A SaaS company selling to customers in the EU, UK, Canada, and Australia faces a layered international tax compliance picture that most US-based founders discover only when a foreign tax authority sends an assessment. The core mechanism to understand first is the reverse charge - the rule that, in B2B transactions, shifts the VAT liability from the seller to the buyer, eliminating the seller's registration requirement in the buyer's country. Once you understand reverse charge, you can map which of your revenue streams require foreign registration and which do not.
What it is: In most countries, when a business (not a consumer) purchases digital services from a foreign supplier, the buyer "self-assesses" the VAT - calculates it, reports it on their own VAT return, and pays it to their own tax authority. The foreign seller (the US SaaS company) does not collect, charge, or remit any VAT on that transaction.
What it means for US SaaS: A US SaaS company selling a $10,000/month enterprise subscription to a German GmbH does not need to register for German VAT, charge German VAT, or file German VAT returns. The German company handles its own VAT through its local return.
The catch: This only applies to B2B. Sales to European consumers (B2C) require the seller to register and remit VAT. The EU has made this manageable through the OSS regime.
Since July 2021, US SaaS companies selling to EU consumers (B2C) can use the Non-Union One-Stop Shop (OSS) to manage EU VAT compliance through a single registration in one EU member state. Without OSS, a SaaS company with B2C customers in France, Germany, and Italy would need separate VAT registrations in all three. With the Non-Union OSS (registered in one EU state - Ireland is common), the company files a single quarterly VAT return covering all EU member states and remits to the single registration state, which distributes to the others.
VAT rates vary by EU member state - from 17% in Luxembourg to 27% in Hungary - and the applicable rate is the rate of the customer's country. The OSS handles the calculation and reporting, but the SaaS company must still charge the correct country-specific rate to each customer at the point of sale.

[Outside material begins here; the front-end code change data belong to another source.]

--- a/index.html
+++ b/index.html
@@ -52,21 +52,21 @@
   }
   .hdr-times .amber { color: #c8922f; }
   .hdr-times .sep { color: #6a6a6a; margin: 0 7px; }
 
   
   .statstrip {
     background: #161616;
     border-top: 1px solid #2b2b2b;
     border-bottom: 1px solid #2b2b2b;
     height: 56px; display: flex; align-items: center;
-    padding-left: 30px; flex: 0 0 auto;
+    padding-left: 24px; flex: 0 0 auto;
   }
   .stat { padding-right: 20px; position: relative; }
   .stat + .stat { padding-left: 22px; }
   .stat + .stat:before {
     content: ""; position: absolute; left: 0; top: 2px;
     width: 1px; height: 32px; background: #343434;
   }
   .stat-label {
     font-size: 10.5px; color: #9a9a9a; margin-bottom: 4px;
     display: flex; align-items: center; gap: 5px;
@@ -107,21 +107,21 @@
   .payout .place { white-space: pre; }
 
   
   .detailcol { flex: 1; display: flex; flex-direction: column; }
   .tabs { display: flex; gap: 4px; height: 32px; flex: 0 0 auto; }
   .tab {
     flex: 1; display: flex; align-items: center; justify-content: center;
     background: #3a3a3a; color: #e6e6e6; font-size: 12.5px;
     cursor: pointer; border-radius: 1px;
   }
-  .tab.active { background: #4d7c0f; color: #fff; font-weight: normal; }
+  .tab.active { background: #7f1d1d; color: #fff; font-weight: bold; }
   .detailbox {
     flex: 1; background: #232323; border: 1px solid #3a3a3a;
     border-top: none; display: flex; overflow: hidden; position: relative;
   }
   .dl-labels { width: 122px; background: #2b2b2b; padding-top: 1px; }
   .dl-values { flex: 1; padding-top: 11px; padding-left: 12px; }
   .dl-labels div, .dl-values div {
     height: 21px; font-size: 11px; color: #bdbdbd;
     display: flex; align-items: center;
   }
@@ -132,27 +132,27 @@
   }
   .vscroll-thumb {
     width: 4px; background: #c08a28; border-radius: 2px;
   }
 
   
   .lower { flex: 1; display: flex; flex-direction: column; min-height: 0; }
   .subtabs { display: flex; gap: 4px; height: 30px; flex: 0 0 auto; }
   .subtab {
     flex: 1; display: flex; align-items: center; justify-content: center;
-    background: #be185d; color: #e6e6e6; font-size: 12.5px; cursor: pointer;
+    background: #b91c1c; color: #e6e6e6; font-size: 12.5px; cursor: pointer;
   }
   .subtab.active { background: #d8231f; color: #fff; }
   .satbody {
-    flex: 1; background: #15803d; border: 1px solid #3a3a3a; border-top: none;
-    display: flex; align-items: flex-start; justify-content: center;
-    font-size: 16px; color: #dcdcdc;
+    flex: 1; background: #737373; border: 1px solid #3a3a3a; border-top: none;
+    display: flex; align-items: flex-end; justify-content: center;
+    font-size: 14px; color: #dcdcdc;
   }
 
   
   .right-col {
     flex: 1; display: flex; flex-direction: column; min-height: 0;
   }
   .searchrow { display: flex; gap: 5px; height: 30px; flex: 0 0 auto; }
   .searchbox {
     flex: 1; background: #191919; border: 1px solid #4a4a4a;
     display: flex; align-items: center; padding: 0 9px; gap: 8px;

The reverse charge benefit for B2B requires the buyer to be a taxable person (VAT-registered business) in their country. The US SaaS company must collect and verify the buyer's VAT identification number. In the EU, a valid VAT ID can be verified against the VIES (VAT Information Exchange System) database. Selling to a buyer who provides a VAT number that validates = B2B reverse charge applies. Selling to a buyer with no VAT number = B2C, OSS VAT applies.
The UK is no longer part of the EU VAT system after Brexit. A US SaaS company selling B2C digital services to UK consumers must register separately for UK VAT if it meets the registration threshold (currently £85,000 in UK taxable supplies per year). UK B2B sales are handled by the UK domestic reverse charge - the UK business buyer self-assesses. The mechanics parallel the EU but the registration, rates (standard UK VAT is 20%), and filing are entirely separate from the EU OSS.

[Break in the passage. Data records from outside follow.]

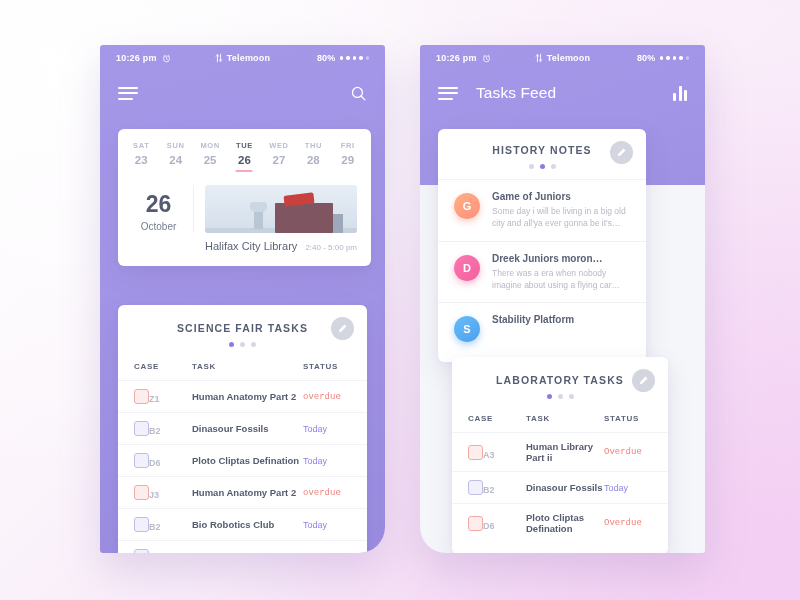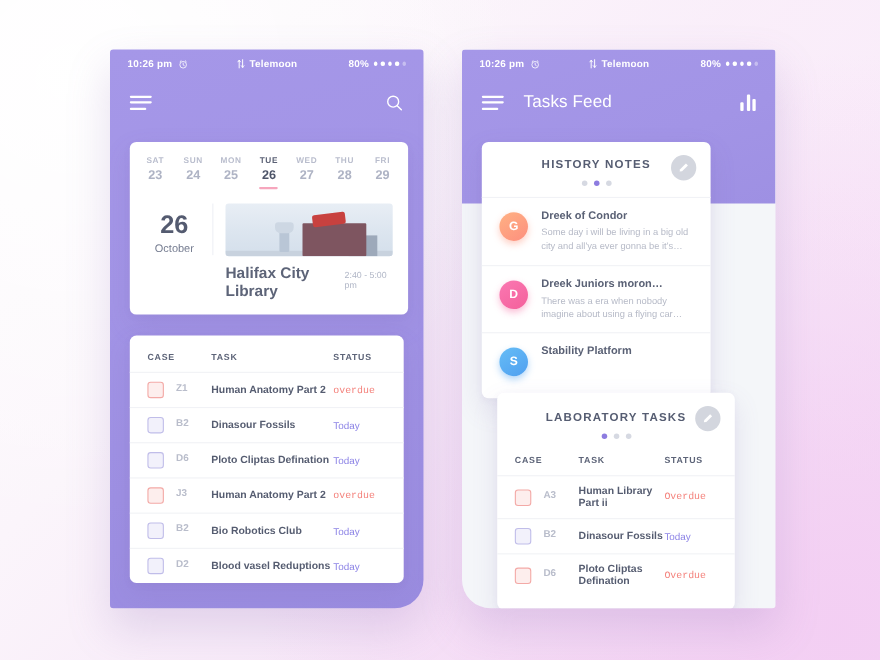--- a/index.html
+++ b/index.html
@@ -214,21 +214,21 @@
   }
   .ph-ground {
     position: absolute; left:0; right:0; bottom:0; height: 5px;
     background: #c8d2de;
   }
   .event-meta {
     display: flex;
     align-items: baseline;
     margin-top: 7px;
   }
-  .event-title { font-size: 14px; color: #5d6478; font-weight: bold; }
+  .event-title { font-size: 11px; color: #5d6478; font-weight: normal; }
   .event-time { margin-left: auto; font-size: 8px; color: #b0b6c6; }
 
   
   .card-head {
     position: relative;
     padding: 17px 14px 0 14px;
     text-align: center;
   }
   .card-title {
     font-size: 10.5px;
@@ -272,21 +272,21 @@
   .trow:first-of-type { border-top: none; }
   .chk {
     width: 15px; height: 15px;
     border-radius: 3px;
     border: 1.2px solid #c0bde9;
     background: #f2f1fb;
     display: inline-block;
     vertical-align: middle;
   }
   .chk.red { border-color: #f3a9a6; background: #fdeeed; }
-  .case-cell { width: 58px; flex: 0 0 58px; display: flex; align-items: flex-start; gap: 11px; }
+  .case-cell { width: 58px; flex: 0 0 58px; display: flex; align-items: flex-end; }
   .case-id { font-size: 9px; color: #b9bdcb; font-weight: bold; }
   .task-cell { flex: 1; font-size: 9.5px; color: #555c70; font-weight: bold; }
   .stat-cell { width: 48px; flex: 0 0 48px; font-size: 9px; }
   .stat-cell.overdue { color: #f4827c; font-family: Liberation Mono, monospace; }
   .stat-cell.today { color: #8d84e6; }
 
   
   #science-card { left: 18px; top: 260px; width: 249px; }
 
   
@@ -415,20 +415,33 @@
         </div>
         <div class="event-meta">
           <span class="event-title">Halifax City Library</span>
           <span class="event-time">2:40 - 5:00 pm</span>
         </div>
       </div>
     </div>
   </div>
 
   <div class="card" id="science-card">
+    <div class="card-head">
+      <div class="card-title">SCIENCE FAIR TASKS</div>
+      <div class="dots">
+        <i class="on"></i>
+          <i></i>
+          <i></i>
+      </div>
+      <div class="edit-btn">
+        <svg class="pencil" viewBox="0 0 24 24">
+          <path d="M4 19.5 5 15 16.5 3.5l4 4L9 19l-5 .5z" fill="#fff"></path>
+        </svg>
+      </div>
+    </div>
 
     <div class="tbl-head">
       <div class="c-case">CASE</div>
       <div class="c-task">TASK</div>
       <div class="c-stat">STATUS</div>
     </div>
 
     <div class="trow">
       <div class="case-cell">
         <span class="chk red"></span>
@@ -541,21 +554,21 @@
           <path d="M4 19.5 5 15 16.5 3.5l4 4L9 19l-5 .5z" fill="#fff"></path>
         </svg>
       </div>
     </div>
 
     <div style="height:10px"></div>
 
     <div class="note-row">
       <div class="avatar av-g">G</div>
       <div class="note-body">
-        <div class="note-title">Dreek of Condor</div>
+        <div class="note-title">Game of Juniors</div>
         <div class="note-desc">Some day i will be living in a big old city and all'ya ever gonna be it's…</div>
       </div>
     </div>
     <div class="note-row">
       <div class="avatar av-d">D</div>
       <div class="note-body">
         <div class="note-title">Dreek Juniors moron…</div>
         <div class="note-desc">There was a era when nobody imagine about using a flying car…</div>
       </div>
     </div>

Canada requires non-resident digital service providers to register for GST/HST under the simplified registration regime if they supply digital services to Canadian consumers and cross the CAD $30,000 threshold. The simplified regime requires registration and collection but does not require appointment of a Canadian agent or extensive Canadian entity formation. B2B sales to GST/HST registered Canadian businesses are zero-rated (reverse charge equivalent) - no Canadian GST/HST charged by the US seller.

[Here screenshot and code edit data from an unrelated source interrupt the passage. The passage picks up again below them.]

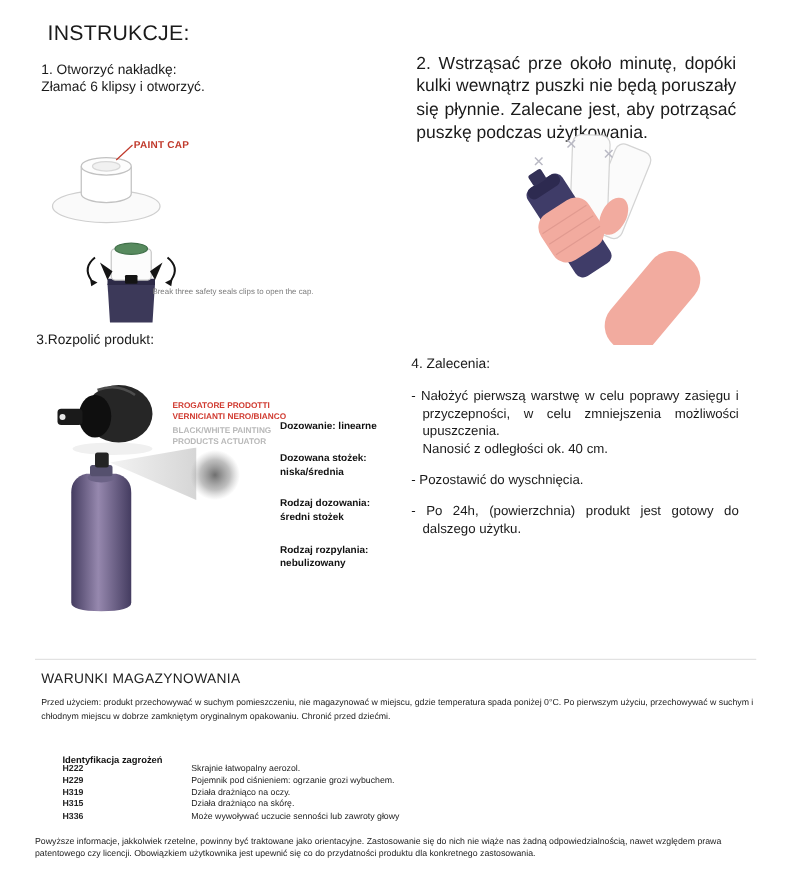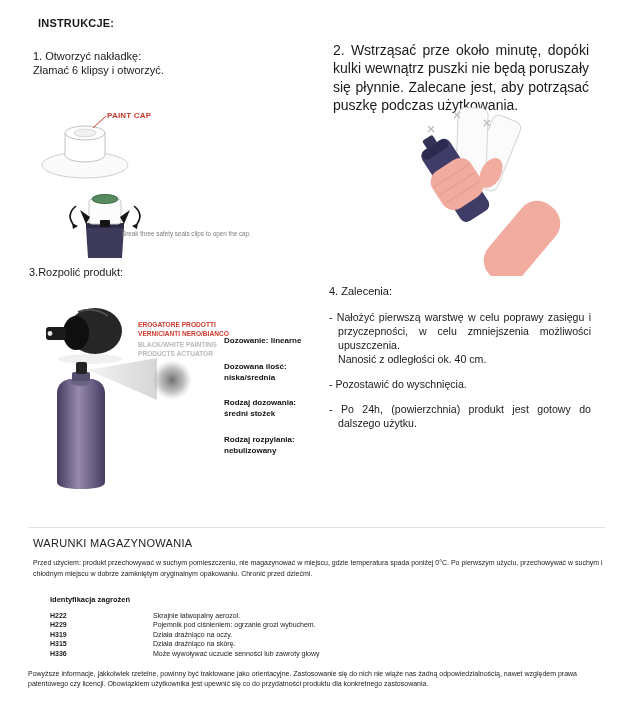--- a/index.html
+++ b/index.html
@@ -1,32 +1,32 @@
 <!DOCTYPE html>
 <html><head>
 <meta charset="utf-8">
 <style>
   html,body{margin:0;padding:0;background:#ffffff;}
   .page{position:relative;width:633px;height:706px;background:#ffffff;overflow:hidden;
         font-family:"Liberation Sans",sans-serif;color:#1a1a1a;}
   .abs{position:absolute;}
-  .doc-title{font-size:11px;font-weight:bold;letter-spacing:.2px;}
+  .doc-title{font-size:17px;font-weight:normal;letter-spacing:.2px;}
   .step-head{font-size:11px;line-height:1.25;}
   .step-text{font-size:14px;line-height:1.32;text-align:justify;}
   .redlabel{color:#c0392b;font-weight:bold;font-size:8px;letter-spacing:.2px;}
   .capcaption{font-size:6.3px;color:#7c7c7c;white-space:nowrap;}
   .act-red{color:#d03a30;font-weight:bold;font-size:6.6px;line-height:1.35;}
   .act-gray{color:#b9b9b9;font-weight:bold;font-size:6.6px;line-height:1.35;}
   .spec{font-weight:bold;font-size:8px;line-height:1.35;margin-bottom:15px;color:#111;}
   .bullet{font-size:10.6px;line-height:1.32;margin-bottom:11px;text-align:justify;
           white-space:pre-line;padding-left:9px;text-indent:-9px;}
   .divider{height:1px;background:#e2e2e2;}
   .storage-head{font-size:11px;letter-spacing:.3px;color:#222;}
   .smalltext{font-size:7px;line-height:1.55;color:#222;}
-  .hazards-head{font-size:7.5px;font-weight:bold;color:#111;}
+  .hazards-head{font-size:7.5px;font-weight:bold;color:#111;margin-top:8px;}
   .hazard-row{font-size:7px;line-height:9.4px;color:#222;}
   .hz-code{display:inline-block;width:103px;font-weight:bold;}
   svg{display:block;}
 </style>
 </head>
 <body>
 
 <div class="page">
 
   <div class="abs doc-title" style="left:38px;top:17px;">INSTRUKCJE:</div>
@@ -99,21 +99,21 @@
   </svg>
   <div class="abs act-red" style="left:138px;top:321px;width:98px;">EROGATORE PRODOTTI VERNICIANTI NERO/BIANCO</div>
   <div class="abs act-gray" style="left:138px;top:341px;width:98px;">BLACK/WHITE PAINTING PRODUCTS ACTUATOR</div>
 
   <div class="abs" style="left:224px;top:336px;width:98px;">
     <div class="spec">
       <span>Dozowanie:</span>
       <span>linearne</span>
     </div>
     <div class="spec">
-      <span>Dozowana ilość:</span><br>
+      <span>Dozowana stożek:</span><br>
       <span>niska/średnia</span>
     </div>
     <div class="spec">
       <span>Rodzaj dozowania:</span><br>
       <span>średni stożek</span>
     </div>
     <div class="spec">
       <span>Rodzaj rozpylania:</span><br>
       <span>nebulizowany</span>
     </div>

For US corporations, the Foreign-Derived Intangible Income (FDII) deduction under IRC §250(b) provides a deduction for a portion of income derived from services and intangible property sold to foreign customers. For SaaS companies with significant foreign B2B or B2C revenue, FDII can meaningfully reduce the effective US federal tax rate on that foreign income below the standard 21% corporate rate. The FDII deduction is calculated against Deemed Intangible Income (DII) - corporate income in excess of a 10% routine return on qualified business assets. OBBBA adjusted the FDII deduction percentage; consult your advisor for the current rate applicable to your tax year.